Supplied text:
┄┄┄┄┄┄┄┄┄┄┄┄┄┄┄┄┄┄┄┄
[External] : Re: Question about circular references

Ron Pressler ron.pressler at oracle.com
Mon Jul 3 22:59:13 UTC 2023


When I said that immutability is not the issue I meant that there can be immutable cyclic graphs — so immutability isn’t the thing preventing them — but you can’t have tuples (and tuples are also immutable) directly represent a cyclic graph (in the reference-following sense). Again, tuples/records can represent arbitrary graphs in the standard mathematical way by representing edges, but not in the direct “OOP” reference-following way.

Put another way, you can have an immutable reference-based representation of a cyclic graph, but not one that’s directly made of records (which are also obviously immutable). Records are simple immutable data, but not every simple immutable data structure is directly representable by records.

Because there can be immutable cyclic graphs I said that it’s not immutability that’s the issue. (Whether or not we can talk of mutable tuples is a separate matter; I would say no, at least not in the most rigorous sense)
┄┄┄┄┄┄┄┄┄┄┄┄┄┄┄┄┄┄┄┄
What is needed: In the reply about circular references, how can tuples represent arbitrary graphs?
┄┄┄┄┄┄┄┄┄┄┄┄┄┄┄┄┄┄┄┄
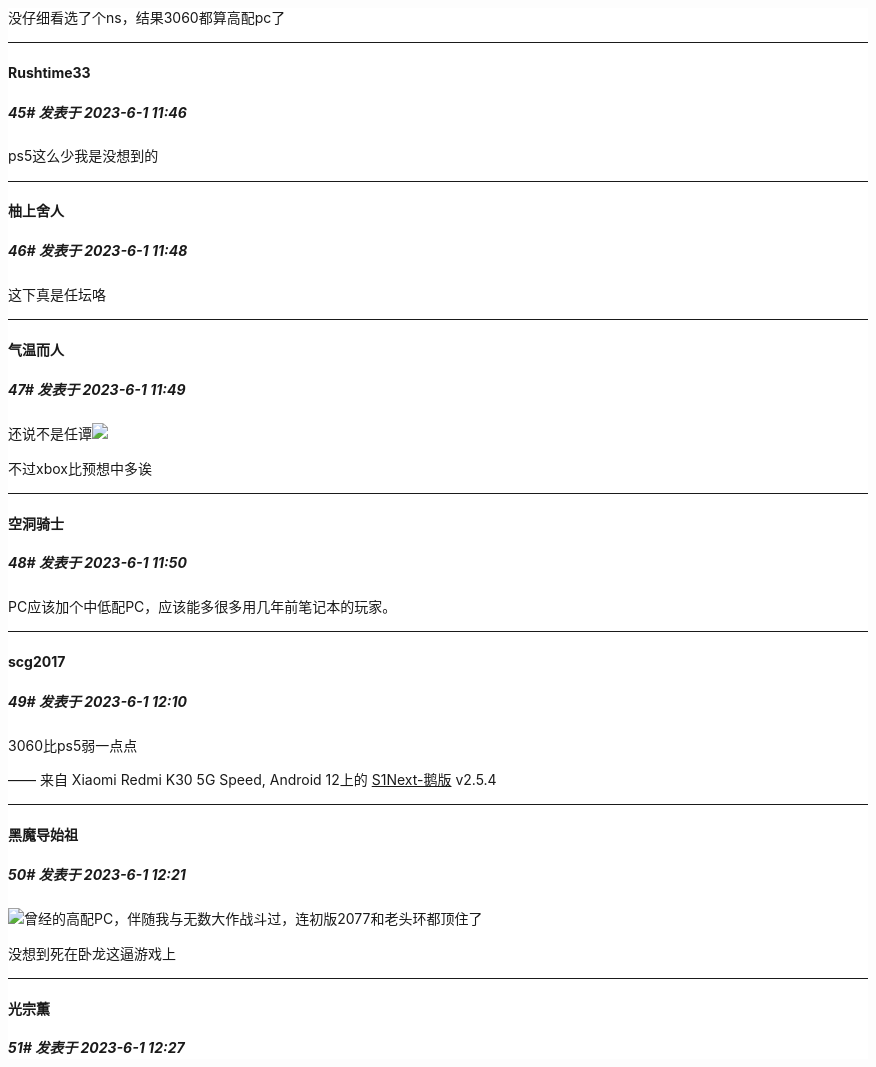 没仔细看选了个ns，结果3060都算高配pc了

*****

####  Rushtime33  
##### 45#       发表于 2023-6-1 11:46

ps5这么少我是没想到的

*****

####  柚上舍人  
##### 46#       发表于 2023-6-1 11:48

这下真是任坛咯

*****

####  气温而人  
##### 47#       发表于 2023-6-1 11:49

还说不是任谭<img src="https://static.saraba1st.com/image/smiley/face2017/053.png" referrerpolicy="no-referrer">

不过xbox比预想中多诶

*****

####  空洞骑士  
##### 48#       发表于 2023-6-1 11:50

PC应该加个中低配PC，应该能多很多用几年前笔记本的玩家。

*****

####  scg2017  
##### 49#       发表于 2023-6-1 12:10

3060比ps5弱一点点

—— 来自 Xiaomi Redmi K30 5G Speed, Android 12上的 [S1Next-鹅版](https://github.com/ykrank/S1-Next/releases) v2.5.4

*****

####  黑魔导始祖  
##### 50#       发表于 2023-6-1 12:21

<img src="https://static.saraba1st.com/image/smiley/face2017/037.png" referrerpolicy="no-referrer">曾经的高配PC，伴随我与无数大作战斗过，连初版2077和老头环都顶住了

没想到死在卧龙这逼游戏上

*****

####  光宗薫  
##### 51#       发表于 2023-6-1 12:27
┄┄┄┄┄┄┄┄┄┄┄┄┄┄┄┄┄┄┄┄
Response area: They represent them in the standard mathematical way, by representing edges.